In the paper under review, the author studies Kähler packings of projective complex manifolds. Let \(X\) be a complex projective manifold of dimension \(n\) with \(P_{1}, \dots, P_{k}\) distinct points in \(X\). Let \(L\) be an ample divisor and \(\pi : \tilde{X} \rightarrow X\) be the blowing up of \(X\) at the points \(P_{1}, \dots, P_{k}\) with the exceptional divisors \(E_{1}, \dots, E_{k}\).
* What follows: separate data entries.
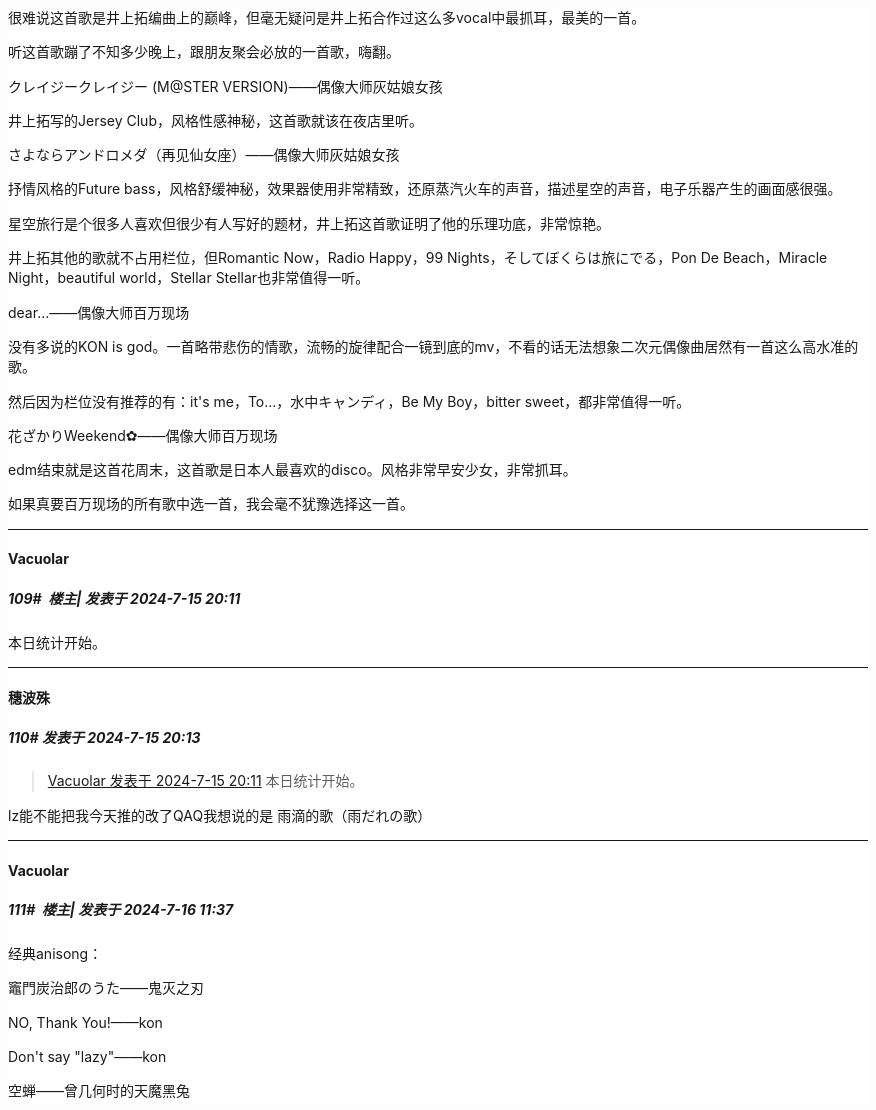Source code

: 很难说这首歌是井上拓编曲上的巅峰，但毫无疑问是井上拓合作过这么多vocal中最抓耳，最美的一首。

听这首歌蹦了不知多少晚上，跟朋友聚会必放的一首歌，嗨翻。

クレイジークレイジー (M@STER VERSION)——偶像大师灰姑娘女孩

井上拓写的Jersey Club，风格性感神秘，这首歌就该在夜店里听。

さよならアンドロメダ（再见仙女座）——偶像大师灰姑娘女孩

抒情风格的Future bass，风格舒缓神秘，效果器使用非常精致，还原蒸汽火车的声音，描述星空的声音，电子乐器产生的画面感很强。

星空旅行是个很多人喜欢但很少有人写好的题材，井上拓这首歌证明了他的乐理功底，非常惊艳。

井上拓其他的歌就不占用栏位，但Romantic Now，Radio Happy，99 Nights，そしてぼくらは旅にでる，Pon De Beach，Miracle Night，beautiful world，Stellar Stellar也非常值得一听。

dear...——偶像大师百万现场

没有多说的KON is god。一首略带悲伤的情歌，流畅的旋律配合一镜到底的mv，不看的话无法想象二次元偶像曲居然有一首这么高水准的歌。

然后因为栏位没有推荐的有：it's me，To...，水中キャンディ，Be My Boy，bitter sweet，都非常值得一听。

花ざかりWeekend✿——偶像大师百万现场

edm结束就是这首花周末，这首歌是日本人最喜欢的disco。风格非常早安少女，非常抓耳。

如果真要百万现场的所有歌中选一首，我会毫不犹豫选择这一首。

*****

####  Vacuolar  
##### 109#         楼主| 发表于 2024-7-15 20:11

本日统计开始。

*****

####  穗波殊  
##### 110#       发表于 2024-7-15 20:13

<blockquote><a href="httphttps://bbs.saraba1st.com/2b/forum.php?mod=redirect&amp;goto=findpost&amp;pid=65594428&amp;ptid=2190872" target="_blank">Vacuolar 发表于 2024-7-15 20:11</a>
本日统计开始。</blockquote>
lz能不能把我今天推的改了QAQ我想说的是 雨滴的歌（雨だれの歌）


*****

####  Vacuolar  
##### 111#         楼主| 发表于 2024-7-16 11:37

经典anisong：

竈門炭治郎のうた——鬼灭之刃

NO, Thank You!——kon

Don't say "lazy"——kon

空蝉——曾几何时的天魔黑兔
Define the multiple Seshadri constant as \[\varepsilon(X,L; P_{1}, \dots, P_{k}) = \sup \{ \epsilon \in \mathbb{Q}_{>0} : \pi^{*}L - \sum_{i=1}^{k}\epsilon E_{i} \text{ is } \mathbb{Q}\text{-ample}\}.\] Consider now \((X,\omega)\), where \(X\) is an \(n\)-dimensional Kähler manifold with Kähler form \(\omega\). Then a holomorphic embedding \[ \phi = \coprod_{q=1}^{k} \phi_{q} : \quad \coprod_{q=1}^{k} B_{0}(r_{q}) \rightarrow X\] is called a Kähler embedding of \(k\) disjoint complex flat balls in \(\mathbb{C}^{n}\) centered in \(0\), of radius \(r_{q}\), if there exists a Kähler form \(\omega'\) such that \([\omega'] = c_{1}(L)\) and \(\phi_{q}^{*}(\omega') = \omega_{\mathrm{std}}\) is the standard Kähler form on \(\mathbb{C}^{n}\) restricted to \(B_{0}(r_{q})\). Let \[\gamma_{k}(X, \omega; P_{1}, \dots, P_{k}) = \sup \{r > 0 \, : \, \text{ there exists a Kähler packing with } \phi_{q}(0) = P_{q}\}.\] We call \(\gamma_{k}\) the \(k\)-ball packing constant. The main result of the paper under review can be formulated as follows. Theorem A. Let \(X\) be a projective complex manifold of dimension \(n\) and let \(L\) be an ample line bundle on \(X\), \(P_{1}, \dots, P_{k} \in X\) distinct points. Denote by \(\varepsilon_{0} = \varepsilon(X, L; P_{1}, \dots, P_{k})\) the multipoint Seshadri constant of \(L\) on \(X\) in \(P_{1}, \dots, P_{k}\). Then, for any radius \(r < \sqrt{\varepsilon_{0}}\), there exists a Kähler packing of \(k\)-flat Kähler balls of radius \(r\) into \(X\). As a consequence, the author proves the following result. Theorem B. With the notation as above, we have the square of the \(k\)-ball packing constant is equal to the multipoint Seshadri constant: \[\gamma_{k}(X,\omega;P_{1}, \dots, P_{k}) = \sqrt{\varepsilon(X,L;P_{1}, \dots, P_{k})}.\]